[LINK] 'Linking' Associated Press
Tom Koltai
tomk at unwired.com.au
Mon Apr 13 05:34:18 AEST 2009
> -----Original Message-----
> From: link-bounces at mailman1.anu.edu.au
> [mailto:link-bounces at mailman1.anu.edu.au] On Behalf Of
> stephen at melbpc.org.au
> Sent: Sunday, 12 April 2009 9:39 PM
> To: link at anu.edu.au
> Subject: [LINK] 'Linking' Associated Press
>
>
> The AP's Desperate Attempt To Outlaw Search Engine Links
>
> By Rich Ord - Fri, 04/10/2009 - 18:59
> http://www.webpronews.com/topnews/2009/04/06/the-aps-desperate
> -attempt-to-
> outlaw-linking
>
>
> An Associated Press (AP) win could kill "fair use" and change the
> Internet as we know it.
>
> The AP is launching an all out assault on any use of its
> content that is
> not licensed (purchased) for use by Internet publishers and search
> engines..
>
I have a very simple answer for google or any other Search Engine so
charged with illegal "harvesting".
For years, the media and search engines have enjoyed a symbiotic
relationship that allows subscribers and potential subscribers to media
content to carry out in depth searches based on relevancy.

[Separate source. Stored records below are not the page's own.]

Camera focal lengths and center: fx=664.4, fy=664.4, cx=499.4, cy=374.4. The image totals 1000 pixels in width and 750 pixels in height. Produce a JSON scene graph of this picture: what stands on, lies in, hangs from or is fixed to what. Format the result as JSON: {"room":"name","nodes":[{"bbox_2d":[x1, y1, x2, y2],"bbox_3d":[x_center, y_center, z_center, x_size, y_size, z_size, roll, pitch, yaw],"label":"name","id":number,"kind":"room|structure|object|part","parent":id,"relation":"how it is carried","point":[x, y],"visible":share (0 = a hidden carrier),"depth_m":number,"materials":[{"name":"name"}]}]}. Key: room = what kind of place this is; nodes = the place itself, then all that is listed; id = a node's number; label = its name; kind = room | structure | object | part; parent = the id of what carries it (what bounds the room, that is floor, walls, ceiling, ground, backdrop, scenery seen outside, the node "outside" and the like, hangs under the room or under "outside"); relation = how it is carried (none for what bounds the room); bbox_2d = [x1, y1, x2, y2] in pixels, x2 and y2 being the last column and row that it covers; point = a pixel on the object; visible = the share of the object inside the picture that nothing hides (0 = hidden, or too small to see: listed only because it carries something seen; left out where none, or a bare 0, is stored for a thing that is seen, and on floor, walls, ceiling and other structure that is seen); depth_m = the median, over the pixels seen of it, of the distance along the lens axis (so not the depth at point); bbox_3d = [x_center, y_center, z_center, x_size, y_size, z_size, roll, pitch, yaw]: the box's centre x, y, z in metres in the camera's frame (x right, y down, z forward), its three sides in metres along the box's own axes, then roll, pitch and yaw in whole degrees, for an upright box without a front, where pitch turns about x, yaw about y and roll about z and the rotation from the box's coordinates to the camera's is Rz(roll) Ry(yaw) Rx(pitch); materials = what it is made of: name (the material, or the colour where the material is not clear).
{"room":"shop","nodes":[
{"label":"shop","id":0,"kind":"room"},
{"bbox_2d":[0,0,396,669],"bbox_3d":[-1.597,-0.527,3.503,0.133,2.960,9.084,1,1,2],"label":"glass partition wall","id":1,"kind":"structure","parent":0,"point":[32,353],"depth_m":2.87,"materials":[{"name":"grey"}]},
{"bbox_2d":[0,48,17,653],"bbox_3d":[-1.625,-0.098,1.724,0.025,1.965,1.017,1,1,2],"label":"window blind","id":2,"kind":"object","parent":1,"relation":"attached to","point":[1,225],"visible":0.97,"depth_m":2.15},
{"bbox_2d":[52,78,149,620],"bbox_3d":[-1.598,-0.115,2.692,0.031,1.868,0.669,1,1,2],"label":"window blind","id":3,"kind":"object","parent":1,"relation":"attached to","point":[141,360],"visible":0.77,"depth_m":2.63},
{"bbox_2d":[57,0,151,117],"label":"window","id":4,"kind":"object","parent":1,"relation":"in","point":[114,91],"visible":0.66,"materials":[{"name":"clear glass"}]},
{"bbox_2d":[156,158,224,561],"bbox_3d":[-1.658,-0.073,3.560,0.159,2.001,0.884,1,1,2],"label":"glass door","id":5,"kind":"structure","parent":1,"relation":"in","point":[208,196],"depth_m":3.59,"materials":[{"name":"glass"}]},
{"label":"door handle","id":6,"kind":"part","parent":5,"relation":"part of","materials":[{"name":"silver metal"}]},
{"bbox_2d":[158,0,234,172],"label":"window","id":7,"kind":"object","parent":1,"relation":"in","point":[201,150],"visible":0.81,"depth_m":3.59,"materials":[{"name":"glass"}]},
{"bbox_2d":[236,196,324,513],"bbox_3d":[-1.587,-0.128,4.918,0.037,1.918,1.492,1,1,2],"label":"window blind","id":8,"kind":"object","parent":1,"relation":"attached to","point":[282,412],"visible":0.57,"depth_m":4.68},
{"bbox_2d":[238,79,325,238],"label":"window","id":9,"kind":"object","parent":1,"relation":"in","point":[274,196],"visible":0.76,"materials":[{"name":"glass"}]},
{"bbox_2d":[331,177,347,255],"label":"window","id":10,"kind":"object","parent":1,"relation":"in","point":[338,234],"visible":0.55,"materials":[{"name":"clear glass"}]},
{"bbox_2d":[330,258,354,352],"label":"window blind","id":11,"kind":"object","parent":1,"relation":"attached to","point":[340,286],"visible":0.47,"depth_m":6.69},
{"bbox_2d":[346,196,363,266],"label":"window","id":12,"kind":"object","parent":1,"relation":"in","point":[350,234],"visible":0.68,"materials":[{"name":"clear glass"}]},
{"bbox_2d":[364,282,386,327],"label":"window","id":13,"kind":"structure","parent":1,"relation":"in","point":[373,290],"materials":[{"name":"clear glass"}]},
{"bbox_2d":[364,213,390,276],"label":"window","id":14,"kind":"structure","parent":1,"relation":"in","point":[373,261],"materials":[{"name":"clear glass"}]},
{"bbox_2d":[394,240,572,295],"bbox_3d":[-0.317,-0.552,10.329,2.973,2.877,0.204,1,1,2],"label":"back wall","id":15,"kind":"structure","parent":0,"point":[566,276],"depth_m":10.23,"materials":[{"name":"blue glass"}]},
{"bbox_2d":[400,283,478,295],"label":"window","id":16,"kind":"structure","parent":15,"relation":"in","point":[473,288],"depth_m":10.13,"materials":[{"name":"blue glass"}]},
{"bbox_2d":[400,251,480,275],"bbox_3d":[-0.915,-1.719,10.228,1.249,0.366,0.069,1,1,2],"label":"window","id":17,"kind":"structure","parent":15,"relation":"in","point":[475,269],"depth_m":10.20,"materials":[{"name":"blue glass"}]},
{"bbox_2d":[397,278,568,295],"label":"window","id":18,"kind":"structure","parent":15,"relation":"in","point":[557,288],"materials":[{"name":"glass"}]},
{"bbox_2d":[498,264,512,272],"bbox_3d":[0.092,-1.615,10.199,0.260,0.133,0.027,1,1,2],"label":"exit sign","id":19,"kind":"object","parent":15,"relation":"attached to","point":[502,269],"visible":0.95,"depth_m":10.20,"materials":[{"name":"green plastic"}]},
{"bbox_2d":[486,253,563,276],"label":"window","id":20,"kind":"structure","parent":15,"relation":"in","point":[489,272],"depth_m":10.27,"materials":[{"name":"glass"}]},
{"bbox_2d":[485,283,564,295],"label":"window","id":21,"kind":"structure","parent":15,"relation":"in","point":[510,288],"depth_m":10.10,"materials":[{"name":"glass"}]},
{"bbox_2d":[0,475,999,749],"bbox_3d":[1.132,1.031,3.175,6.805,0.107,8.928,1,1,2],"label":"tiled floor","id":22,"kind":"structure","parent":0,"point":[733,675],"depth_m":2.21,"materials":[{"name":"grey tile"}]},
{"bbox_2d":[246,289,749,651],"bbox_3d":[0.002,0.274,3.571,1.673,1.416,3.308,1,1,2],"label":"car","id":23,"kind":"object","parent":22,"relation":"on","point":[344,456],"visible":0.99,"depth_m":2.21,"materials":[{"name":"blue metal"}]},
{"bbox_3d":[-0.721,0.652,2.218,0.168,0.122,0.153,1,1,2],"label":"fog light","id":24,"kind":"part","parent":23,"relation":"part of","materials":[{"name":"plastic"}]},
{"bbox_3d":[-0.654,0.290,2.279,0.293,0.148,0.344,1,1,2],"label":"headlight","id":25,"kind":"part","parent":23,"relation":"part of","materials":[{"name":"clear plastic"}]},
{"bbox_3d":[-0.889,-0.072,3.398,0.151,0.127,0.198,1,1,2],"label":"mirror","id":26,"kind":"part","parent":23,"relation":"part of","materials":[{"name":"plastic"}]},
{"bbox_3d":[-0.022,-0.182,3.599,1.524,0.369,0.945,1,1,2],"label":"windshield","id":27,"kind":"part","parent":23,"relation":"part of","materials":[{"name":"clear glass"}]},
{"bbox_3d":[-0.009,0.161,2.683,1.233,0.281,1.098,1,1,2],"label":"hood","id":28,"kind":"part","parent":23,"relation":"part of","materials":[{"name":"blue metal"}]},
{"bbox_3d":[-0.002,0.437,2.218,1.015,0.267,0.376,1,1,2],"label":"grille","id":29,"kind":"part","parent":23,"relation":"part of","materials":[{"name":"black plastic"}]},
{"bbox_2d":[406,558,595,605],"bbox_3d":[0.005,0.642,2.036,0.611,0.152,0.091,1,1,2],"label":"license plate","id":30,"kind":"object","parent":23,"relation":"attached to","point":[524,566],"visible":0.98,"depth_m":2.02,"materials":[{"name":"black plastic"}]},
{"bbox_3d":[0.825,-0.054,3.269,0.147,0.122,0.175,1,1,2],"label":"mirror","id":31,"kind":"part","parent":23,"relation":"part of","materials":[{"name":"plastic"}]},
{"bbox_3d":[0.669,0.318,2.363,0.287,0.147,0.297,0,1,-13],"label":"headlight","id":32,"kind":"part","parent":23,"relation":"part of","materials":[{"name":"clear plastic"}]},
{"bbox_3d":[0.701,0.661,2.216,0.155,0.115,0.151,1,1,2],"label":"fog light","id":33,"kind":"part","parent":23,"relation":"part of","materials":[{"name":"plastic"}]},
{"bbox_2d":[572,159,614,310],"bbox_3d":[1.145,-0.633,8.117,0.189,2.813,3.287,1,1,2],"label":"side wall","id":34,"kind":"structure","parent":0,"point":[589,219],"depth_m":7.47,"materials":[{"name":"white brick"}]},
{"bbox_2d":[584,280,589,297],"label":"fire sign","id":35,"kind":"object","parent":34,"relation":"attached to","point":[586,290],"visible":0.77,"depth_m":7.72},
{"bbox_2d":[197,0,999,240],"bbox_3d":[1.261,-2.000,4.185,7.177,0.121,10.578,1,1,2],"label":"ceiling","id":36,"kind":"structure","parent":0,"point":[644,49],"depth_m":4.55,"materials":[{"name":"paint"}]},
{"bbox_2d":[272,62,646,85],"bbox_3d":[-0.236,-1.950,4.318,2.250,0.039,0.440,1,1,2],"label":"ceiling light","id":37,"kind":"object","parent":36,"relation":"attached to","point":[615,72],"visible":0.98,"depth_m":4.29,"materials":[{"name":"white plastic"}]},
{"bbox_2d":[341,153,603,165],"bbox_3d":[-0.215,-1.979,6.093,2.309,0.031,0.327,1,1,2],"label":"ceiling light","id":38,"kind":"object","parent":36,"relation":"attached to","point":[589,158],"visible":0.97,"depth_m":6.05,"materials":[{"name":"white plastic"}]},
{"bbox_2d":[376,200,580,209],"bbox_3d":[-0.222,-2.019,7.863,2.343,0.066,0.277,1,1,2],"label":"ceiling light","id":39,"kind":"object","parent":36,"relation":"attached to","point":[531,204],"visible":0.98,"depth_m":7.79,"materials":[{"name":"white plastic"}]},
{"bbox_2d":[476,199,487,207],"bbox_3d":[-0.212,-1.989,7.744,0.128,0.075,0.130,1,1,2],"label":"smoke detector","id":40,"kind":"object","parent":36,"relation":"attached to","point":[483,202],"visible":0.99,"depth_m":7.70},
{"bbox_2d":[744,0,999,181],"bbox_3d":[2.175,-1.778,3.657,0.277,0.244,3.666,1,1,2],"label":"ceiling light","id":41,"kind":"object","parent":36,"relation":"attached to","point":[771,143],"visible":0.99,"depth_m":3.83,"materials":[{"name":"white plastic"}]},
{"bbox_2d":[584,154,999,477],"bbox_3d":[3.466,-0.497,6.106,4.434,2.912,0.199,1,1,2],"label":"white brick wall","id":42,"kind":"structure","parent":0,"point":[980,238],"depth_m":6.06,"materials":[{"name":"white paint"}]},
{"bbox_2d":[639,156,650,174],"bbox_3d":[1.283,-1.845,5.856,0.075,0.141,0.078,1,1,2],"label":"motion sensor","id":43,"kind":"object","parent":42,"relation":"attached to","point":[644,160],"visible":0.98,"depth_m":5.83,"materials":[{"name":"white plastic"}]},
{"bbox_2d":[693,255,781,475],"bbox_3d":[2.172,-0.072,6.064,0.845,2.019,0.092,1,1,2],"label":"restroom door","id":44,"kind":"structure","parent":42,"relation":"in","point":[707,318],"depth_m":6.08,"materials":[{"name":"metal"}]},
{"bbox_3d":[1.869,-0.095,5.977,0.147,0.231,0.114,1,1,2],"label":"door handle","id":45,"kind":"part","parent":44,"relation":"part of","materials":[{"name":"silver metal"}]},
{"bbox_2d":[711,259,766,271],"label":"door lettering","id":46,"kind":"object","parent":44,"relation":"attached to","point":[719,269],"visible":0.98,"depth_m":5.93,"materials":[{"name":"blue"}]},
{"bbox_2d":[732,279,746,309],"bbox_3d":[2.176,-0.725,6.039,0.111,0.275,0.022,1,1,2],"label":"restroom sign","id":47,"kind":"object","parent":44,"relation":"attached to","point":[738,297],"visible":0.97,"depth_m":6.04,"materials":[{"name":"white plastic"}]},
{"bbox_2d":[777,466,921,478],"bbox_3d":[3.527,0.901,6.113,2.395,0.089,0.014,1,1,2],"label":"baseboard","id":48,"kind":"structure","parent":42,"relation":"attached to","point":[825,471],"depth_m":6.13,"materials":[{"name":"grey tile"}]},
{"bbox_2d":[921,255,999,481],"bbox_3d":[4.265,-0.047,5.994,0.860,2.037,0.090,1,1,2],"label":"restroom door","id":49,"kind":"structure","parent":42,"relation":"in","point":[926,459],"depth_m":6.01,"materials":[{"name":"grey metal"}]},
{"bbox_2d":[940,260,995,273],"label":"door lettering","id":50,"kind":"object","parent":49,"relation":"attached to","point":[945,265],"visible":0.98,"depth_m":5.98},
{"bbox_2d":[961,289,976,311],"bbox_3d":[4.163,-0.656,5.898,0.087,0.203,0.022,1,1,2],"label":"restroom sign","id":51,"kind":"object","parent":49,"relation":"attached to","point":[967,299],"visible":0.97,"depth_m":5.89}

Google and other search engines have spent millions of dollars in
research improving the relevancy ratings and as a result have assisted
in building the user numbers of individuals, who might have visibility
of AP press releases which benefit each of the AP's individual customers
through advetsing click throughs and presumably paid subscriptions.
If the AP press requires their customers to restrict access to any AP
content, then each of those customers needs to implement no-robots.txt
which would prevent the search engines from trolling and indexing the
content in question.
However the subsequent loss of income to the AP's media cuestomers, may
in fact backfire on the volume of content that AP's current customers
choose to purchase from a content provider that does not permit fair use
to licensed content purchasers.
An interesting ambit attempt, no doubt driven by News Limiteds desire to
charge specifically for each and every access of all of their online
content.
Isnt Copyright/copyrite becoming a quagmire?
All I can say is that this nothing compared to next regime under ACTA.